Project title: Effective and safe interventions for prevention of malaria in pregnancy in India: an assessment of burden of malaria in pregnancy, the efficacy and implementability of a screening strategy and barriers to scaling up interventions.
Principal Investigators: Dr Neena Valecha (India) and Prof Daniel Chandramohan (UK)
Co-Principal investigators: Dr Anupkumar Anvikar (India) and Prof Feiko ter Kuile (UK)
Dr Neelima Mishra (Rourkela, India), Dr B Shahi (Ranchi, India), Ms I Kupfer (UK), C Drakeley (UK) Ms J Bruce, Ms J Webster (UK), Prof B Greenwood (UK)
Ranchi, Jamshedpur, and Rourkela
Available data on the epidemiology of MiP, and efficacy, safety and cost-effectiveness of potential interventions to control MiP in India are inadequate to recommend evidence based policies.Thus, we propose to generate the information needed to develop an evidence-based, effective national MiP control programme. The study aims to determine the efficacy and implementability of intermittent screening and treatment (IST) compared to passive case detection and management (PCD) on the risk of placental malaria and its consequences. This is a cluster randomized, controlled trial with two arms undertaken among pregnant women of all parities. In the control arm (the PCD group), at each focused ANC visit women with a history of fever in the past 48 hourstemperature ≥ 37.5°C will be tested for malaria using a rapid diagnostic test (RDT) and if positive for malaria women will be treated with artesunate (AS) + sulphadoxine pyremithamine (SP).In the intervention arm (IST group), at each focused ANC visit all women will be screened for malaria with an RDT whether a woman has a history of fever or not and if the RDT is positive for malaria women will be treated with AS+SP, as in the control arm.From all women whenever an RDT is done, blood slides and filter paper samples will also be collected for testing for malaria.Women who default the appointment for ANC visits will be followed up at home and encouraged to attend ANC.

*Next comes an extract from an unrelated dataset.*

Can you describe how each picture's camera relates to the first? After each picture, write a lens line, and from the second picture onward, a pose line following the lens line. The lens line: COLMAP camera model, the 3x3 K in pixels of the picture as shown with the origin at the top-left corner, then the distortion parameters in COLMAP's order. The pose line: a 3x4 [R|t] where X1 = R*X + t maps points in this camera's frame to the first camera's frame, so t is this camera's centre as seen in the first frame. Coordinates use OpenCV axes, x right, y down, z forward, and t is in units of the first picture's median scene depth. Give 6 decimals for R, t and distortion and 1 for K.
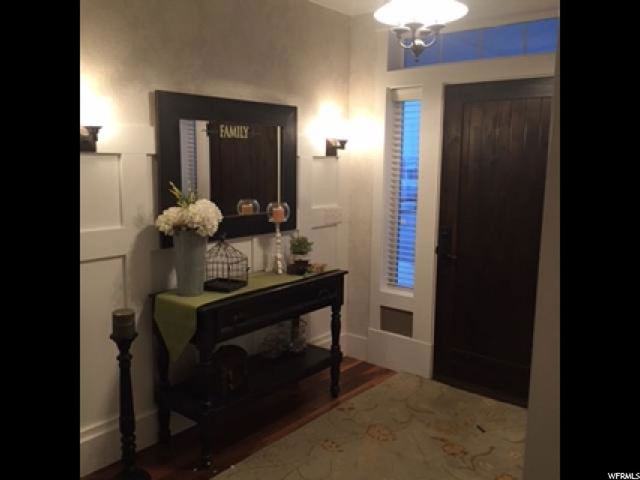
lens RADIAL K [[536.1, 0, 320.0], [0, 536.1, 240.0], [0, 0, 1]] dist [0.012663, 0.003531]
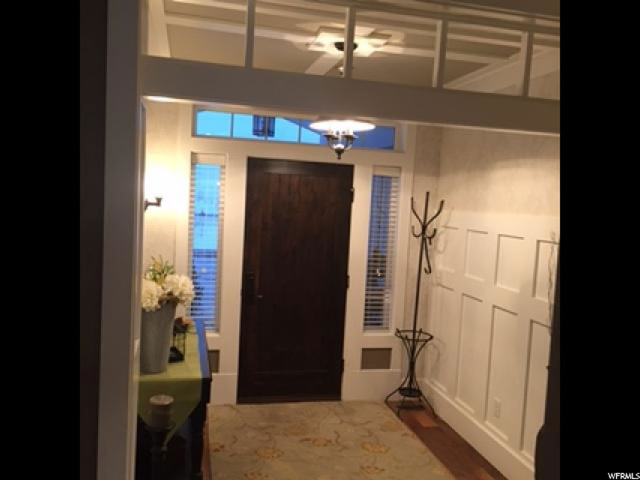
lens RADIAL K [[536.1, 0, 320.0], [0, 536.1, 240.0], [0, 0, 1]] dist [0.012663, 0.003531]
pose [[0.611709, -0.046837, 0.789695, -0.655393], [0.080826, 0.996722, -0.003494, -0.084848], [-0.786943, 0.065965, 0.613490, 0.139716]]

The study will be conducted in three sub-districts (Kamdara, Basia and Palkot), Gumla district, Jharkand State in India. The sample size of 3100 women from 31 clusters per arm would have 80% power and 95% precision to detect a 25% difference between the groups assuming that the risk of placental malaria in the PCD group will be 7.5% and the coefficient of variation in the risk of placental malaria between clusters will be <0.1.
This trial started in October 2010 and is expected to be completed by March 2013.